Your objective: Begin with the line containing "Decoratie: De authentieke" and end with the last line of the data below; return those lines exactly, and only those.
═══ Input data
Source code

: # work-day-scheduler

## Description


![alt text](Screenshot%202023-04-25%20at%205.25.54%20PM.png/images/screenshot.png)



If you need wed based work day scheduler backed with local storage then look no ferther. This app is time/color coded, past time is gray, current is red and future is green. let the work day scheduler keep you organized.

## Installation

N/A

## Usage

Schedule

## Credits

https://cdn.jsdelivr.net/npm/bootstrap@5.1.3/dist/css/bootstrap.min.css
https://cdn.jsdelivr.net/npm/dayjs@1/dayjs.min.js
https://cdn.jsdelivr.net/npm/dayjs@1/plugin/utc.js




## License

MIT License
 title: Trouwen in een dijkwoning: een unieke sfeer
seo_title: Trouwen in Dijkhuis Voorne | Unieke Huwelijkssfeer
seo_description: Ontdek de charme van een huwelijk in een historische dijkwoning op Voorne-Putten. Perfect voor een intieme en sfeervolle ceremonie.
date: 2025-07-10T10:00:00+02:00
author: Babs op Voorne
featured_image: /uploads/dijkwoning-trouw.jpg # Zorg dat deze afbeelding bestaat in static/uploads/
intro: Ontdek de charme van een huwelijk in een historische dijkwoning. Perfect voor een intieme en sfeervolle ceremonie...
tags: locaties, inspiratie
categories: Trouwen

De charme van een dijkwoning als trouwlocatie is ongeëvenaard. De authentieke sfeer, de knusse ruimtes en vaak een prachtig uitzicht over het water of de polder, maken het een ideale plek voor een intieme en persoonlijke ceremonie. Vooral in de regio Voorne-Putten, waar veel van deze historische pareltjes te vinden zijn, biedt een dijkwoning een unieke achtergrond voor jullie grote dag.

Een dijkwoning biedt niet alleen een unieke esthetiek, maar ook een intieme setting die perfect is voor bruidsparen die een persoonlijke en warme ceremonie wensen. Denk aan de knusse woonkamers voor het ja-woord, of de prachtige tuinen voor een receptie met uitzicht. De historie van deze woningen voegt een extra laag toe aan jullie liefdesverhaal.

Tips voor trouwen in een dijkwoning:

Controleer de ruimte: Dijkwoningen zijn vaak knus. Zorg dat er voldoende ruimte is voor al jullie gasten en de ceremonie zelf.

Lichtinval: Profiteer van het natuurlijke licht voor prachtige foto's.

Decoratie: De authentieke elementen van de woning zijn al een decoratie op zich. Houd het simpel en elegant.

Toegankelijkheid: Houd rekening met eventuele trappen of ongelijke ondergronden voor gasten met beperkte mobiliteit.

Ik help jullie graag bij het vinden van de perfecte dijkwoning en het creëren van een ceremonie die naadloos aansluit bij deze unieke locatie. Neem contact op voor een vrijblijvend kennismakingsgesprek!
══════
Answer for this exercise:
Decoratie: De authentieke elementen van de woning zijn al een decoratie op zich. Houd het simpel en elegant.

Toegankelijkheid: Houd rekening met eventuele trappen of ongelijke ondergronden voor gasten met beperkte mobiliteit.

Ik help jullie graag bij het vinden van de perfecte dijkwoning en het creëren van een ceremonie die naadloos aansluit bij deze unieke locatie. Neem contact op voor een vrijblijvend kennismakingsgesprek!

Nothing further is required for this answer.